Department of Cell and Molecular Biology and Biochemistry, School of Biological and Chemical Sciences, University of Missouri-Kansas City, Kansas City, Missouri, United States of America.
PLoS Pathog. 2021 Sep 20;17(9):e1009622. doi: 10.1371/journal.ppat.1009622. eCollection 2021 Sep.
Both cellular and viral proteins can undergo phase separation and form membraneless compartments that concentrate biomolecules.

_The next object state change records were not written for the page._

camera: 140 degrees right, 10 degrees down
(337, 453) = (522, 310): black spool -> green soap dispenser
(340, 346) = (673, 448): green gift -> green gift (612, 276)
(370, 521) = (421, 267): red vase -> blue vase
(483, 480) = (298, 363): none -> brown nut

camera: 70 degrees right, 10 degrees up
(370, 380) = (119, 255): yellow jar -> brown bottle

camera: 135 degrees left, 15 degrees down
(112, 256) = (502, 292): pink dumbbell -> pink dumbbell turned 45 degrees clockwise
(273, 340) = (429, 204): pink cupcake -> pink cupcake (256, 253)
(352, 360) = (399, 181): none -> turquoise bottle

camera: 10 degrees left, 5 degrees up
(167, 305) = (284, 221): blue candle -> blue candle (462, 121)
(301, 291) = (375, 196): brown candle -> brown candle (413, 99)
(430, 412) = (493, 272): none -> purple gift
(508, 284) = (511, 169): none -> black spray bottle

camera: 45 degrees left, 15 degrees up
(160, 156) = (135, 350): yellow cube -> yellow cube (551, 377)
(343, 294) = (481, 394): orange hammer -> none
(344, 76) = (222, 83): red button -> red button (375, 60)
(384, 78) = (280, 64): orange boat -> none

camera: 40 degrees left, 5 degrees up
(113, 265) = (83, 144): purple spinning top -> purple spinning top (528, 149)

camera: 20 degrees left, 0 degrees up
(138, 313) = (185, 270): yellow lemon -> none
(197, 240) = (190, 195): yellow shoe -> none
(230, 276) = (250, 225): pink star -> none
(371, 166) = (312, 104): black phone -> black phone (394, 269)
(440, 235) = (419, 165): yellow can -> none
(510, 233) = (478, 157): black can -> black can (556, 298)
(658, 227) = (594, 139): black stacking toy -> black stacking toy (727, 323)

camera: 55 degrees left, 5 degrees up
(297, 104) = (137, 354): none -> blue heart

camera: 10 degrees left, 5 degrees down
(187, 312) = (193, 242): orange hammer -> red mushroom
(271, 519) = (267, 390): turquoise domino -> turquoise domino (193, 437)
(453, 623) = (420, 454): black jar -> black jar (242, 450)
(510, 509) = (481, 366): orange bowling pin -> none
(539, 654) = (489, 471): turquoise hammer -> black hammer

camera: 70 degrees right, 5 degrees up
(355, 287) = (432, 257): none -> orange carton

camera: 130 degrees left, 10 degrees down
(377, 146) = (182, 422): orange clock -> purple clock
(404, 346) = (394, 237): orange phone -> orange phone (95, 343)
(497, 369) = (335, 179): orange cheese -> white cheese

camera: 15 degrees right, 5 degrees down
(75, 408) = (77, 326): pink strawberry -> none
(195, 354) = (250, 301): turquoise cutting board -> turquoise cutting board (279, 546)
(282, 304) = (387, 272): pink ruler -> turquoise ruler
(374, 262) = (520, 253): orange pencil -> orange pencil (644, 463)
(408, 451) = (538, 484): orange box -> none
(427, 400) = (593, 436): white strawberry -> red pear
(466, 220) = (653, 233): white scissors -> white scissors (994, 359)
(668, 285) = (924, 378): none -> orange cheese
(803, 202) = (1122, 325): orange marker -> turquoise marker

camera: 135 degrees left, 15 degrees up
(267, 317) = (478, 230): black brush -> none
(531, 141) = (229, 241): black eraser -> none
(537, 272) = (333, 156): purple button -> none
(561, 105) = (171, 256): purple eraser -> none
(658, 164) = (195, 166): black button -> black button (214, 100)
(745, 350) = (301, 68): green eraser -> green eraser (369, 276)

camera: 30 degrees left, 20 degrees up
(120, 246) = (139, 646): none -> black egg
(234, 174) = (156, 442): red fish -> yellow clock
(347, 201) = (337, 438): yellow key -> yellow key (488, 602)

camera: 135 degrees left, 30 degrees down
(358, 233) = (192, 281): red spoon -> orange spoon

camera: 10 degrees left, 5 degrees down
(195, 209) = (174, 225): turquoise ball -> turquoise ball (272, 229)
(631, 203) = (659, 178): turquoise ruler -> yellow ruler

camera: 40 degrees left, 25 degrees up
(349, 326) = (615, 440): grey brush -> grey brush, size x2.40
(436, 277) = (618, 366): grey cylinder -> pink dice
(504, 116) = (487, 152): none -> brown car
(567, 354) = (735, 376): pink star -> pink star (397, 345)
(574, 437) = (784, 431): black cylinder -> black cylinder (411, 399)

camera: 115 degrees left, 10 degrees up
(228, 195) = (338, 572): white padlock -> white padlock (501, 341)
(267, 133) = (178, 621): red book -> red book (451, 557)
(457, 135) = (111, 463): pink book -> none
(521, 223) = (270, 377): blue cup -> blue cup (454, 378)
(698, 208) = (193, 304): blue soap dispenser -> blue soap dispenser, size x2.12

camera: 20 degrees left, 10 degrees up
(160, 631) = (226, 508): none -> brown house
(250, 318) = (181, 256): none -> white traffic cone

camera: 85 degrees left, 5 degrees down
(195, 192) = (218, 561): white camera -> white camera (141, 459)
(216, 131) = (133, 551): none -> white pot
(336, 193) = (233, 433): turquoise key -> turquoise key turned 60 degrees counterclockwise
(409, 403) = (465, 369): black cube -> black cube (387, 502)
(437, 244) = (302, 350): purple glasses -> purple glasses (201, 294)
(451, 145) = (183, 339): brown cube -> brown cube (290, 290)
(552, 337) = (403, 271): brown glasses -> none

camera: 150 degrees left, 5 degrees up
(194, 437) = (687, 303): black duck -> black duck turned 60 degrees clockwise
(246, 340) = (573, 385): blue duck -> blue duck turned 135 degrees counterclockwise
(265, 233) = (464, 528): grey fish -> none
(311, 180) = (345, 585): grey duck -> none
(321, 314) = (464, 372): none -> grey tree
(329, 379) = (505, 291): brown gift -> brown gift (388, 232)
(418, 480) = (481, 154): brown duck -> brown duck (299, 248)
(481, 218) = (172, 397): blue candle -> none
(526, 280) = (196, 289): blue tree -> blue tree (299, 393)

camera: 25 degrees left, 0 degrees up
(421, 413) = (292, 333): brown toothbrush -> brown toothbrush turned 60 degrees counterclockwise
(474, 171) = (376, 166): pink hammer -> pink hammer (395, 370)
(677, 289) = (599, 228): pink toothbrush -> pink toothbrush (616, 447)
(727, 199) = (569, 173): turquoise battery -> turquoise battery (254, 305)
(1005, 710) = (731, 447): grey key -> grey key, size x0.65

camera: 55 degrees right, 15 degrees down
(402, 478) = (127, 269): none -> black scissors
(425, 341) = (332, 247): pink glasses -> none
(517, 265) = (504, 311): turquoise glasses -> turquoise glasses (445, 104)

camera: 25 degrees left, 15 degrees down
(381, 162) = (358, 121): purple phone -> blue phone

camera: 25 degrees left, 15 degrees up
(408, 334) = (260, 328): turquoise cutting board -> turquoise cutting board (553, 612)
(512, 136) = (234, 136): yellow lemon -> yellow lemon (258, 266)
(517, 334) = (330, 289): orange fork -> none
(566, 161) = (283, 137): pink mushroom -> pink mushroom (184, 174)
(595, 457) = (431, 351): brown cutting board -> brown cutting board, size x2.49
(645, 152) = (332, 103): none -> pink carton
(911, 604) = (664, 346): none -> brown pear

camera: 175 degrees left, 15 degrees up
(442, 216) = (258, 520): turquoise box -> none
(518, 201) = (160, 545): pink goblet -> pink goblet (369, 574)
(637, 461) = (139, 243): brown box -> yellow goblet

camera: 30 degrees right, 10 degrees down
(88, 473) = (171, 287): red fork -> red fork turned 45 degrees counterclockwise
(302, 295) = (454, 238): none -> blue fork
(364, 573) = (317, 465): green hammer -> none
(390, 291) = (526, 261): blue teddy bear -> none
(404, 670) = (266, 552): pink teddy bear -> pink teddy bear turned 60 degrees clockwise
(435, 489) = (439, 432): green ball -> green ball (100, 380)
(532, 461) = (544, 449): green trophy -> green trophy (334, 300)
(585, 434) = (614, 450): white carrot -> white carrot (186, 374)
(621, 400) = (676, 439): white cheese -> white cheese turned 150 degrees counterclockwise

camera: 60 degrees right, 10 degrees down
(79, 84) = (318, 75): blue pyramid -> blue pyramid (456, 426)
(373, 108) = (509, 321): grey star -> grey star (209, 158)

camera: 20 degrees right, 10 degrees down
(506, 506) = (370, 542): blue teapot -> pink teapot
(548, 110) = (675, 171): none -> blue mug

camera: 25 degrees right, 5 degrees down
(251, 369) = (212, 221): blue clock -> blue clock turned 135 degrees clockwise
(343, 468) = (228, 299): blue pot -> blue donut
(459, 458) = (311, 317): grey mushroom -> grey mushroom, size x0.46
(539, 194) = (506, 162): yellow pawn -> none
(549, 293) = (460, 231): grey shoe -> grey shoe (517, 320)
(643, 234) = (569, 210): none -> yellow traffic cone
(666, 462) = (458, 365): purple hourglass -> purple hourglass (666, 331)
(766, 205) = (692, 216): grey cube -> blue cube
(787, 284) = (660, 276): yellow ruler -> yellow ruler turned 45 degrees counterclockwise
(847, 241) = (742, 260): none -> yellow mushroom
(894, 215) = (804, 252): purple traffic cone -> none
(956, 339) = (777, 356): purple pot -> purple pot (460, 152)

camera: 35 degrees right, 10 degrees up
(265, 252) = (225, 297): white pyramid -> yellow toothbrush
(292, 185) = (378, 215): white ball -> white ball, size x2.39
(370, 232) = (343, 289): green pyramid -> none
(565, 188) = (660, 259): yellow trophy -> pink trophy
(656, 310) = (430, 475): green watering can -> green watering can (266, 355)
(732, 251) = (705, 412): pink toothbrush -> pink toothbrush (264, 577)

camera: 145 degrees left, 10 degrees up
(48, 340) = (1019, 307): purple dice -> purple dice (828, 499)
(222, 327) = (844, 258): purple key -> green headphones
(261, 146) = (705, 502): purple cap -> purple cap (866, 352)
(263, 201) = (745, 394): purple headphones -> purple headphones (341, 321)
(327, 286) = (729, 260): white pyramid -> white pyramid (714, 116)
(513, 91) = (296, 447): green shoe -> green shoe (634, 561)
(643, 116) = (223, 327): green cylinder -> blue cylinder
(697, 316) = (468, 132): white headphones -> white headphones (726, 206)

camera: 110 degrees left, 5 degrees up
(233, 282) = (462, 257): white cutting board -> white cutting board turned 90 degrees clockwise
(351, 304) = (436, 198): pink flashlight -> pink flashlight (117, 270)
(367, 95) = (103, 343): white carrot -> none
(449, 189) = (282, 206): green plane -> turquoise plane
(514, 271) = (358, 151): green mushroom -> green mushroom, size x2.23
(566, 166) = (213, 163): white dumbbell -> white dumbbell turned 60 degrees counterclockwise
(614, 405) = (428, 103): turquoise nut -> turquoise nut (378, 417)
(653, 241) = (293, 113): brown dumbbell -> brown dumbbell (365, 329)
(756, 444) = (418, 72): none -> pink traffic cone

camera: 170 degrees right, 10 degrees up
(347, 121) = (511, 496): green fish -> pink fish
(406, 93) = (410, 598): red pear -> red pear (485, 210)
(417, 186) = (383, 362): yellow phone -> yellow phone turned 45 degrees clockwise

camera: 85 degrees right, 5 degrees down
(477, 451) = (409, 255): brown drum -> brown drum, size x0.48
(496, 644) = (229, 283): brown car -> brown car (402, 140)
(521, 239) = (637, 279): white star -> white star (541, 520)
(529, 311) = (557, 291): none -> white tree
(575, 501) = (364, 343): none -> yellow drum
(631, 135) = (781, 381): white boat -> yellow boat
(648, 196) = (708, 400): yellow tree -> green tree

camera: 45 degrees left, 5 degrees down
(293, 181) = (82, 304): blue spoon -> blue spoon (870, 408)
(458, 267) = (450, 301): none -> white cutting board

The p26 movement protein from single-stranded, positive-sense Pea enation mosaic virus 2 (PEMV2) separates into a dense phase in nucleoli where p26 and related orthologues must interact with fibrillarin (Fib2) as a pre-requisite for systemic virus movement. Using in vitro assays, viral ribonucleoprotein complexes containing p26, Fib2, and PEMV2 genomic RNAs formed droplets that may provide the basis for self-assembly in planta. Mutating basic p26 residues (R/K-G) blocked droplet formation and partitioning into Fib2 droplets or the nucleolus and prevented systemic movement of a Tobacco mosaic virus (TMV) vector in Nicotiana benthamiana. Mutating acidic residues (D/E-G) reduced droplet formation in vitro, increased nucleolar retention 6.5-fold, and prevented systemic movement of TMV, thus demonstrating that p26 requires electrostatic interactions for droplet formation and charged residues are critical for nucleolar trafficking and virus movement. p26 readily partitioned into stress granules (SGs), which are membraneless compartments that assemble by clustering of the RNA binding protein G3BP following stress. G3BP is upregulated during PEMV2 infection and over-expression of G3BP restricted PEMV2 RNA accumulation >20-fold. Deletion of the NTF2 domain that is required for G3BP condensation restored PEMV2 RNA accumulation >4-fold, demonstrating that phase separation enhances G3BP antiviral activity. These results indicate that p26 partitions into membraneless compartments with either proviral (Fib2) or antiviral (G3BP) factors.
细胞和病毒蛋白都可以发生相分离,形成无膜隔间,从而浓缩生物分子。来自单链、正链 Pea enation mosaic virus 2(PEMV2)的 p26 运动蛋白在核仁中分离成致密相,在核仁中 p26 和相关同源物必须与纤维蛋白(Fib2)相互作用,这是病毒系统运动的先决条件。使用体外测定法,含有 p26、Fib2 和 PEMV2 基因组 RNA 的病毒核糖核蛋白复合物形成液滴,这些液滴可能为植物体内的自组装提供基础。突变碱性 p26 残基(R/K-G)阻断液滴形成和与 Fib2 液滴或核仁的分配,并阻止烟草花叶病毒(TMV)载体在 Nicotiana benthamiana 中的系统性运动。突变酸性残基(D/E-G)减少了体外液滴的形成,核仁保留增加了 6.5 倍,并阻止了 TMV 的系统性运动,这表明 p26 形成液滴需要静电相互作用,带电荷的残基对于核仁运输和病毒运动至关重要。p26 容易分配到应激颗粒(SGs)中,这是无膜隔间,通过应激下 RNA 结合蛋白 G3BP 的聚集而组装。在 PEMV2 感染期间,G3BP 上调,过表达 G3BP 限制 PEMV2 RNA 积累超过 20 倍。删除 G3BP 凝聚所需的 NTF2 结构域,使 PEMV2 RNA 积累恢复超过 4 倍,这表明相分离增强了 G3BP 的抗病毒活性。这些结果表明,p26 与促病毒(Fib2)或抗病毒(G3BP)因子一起分配到无膜隔间中。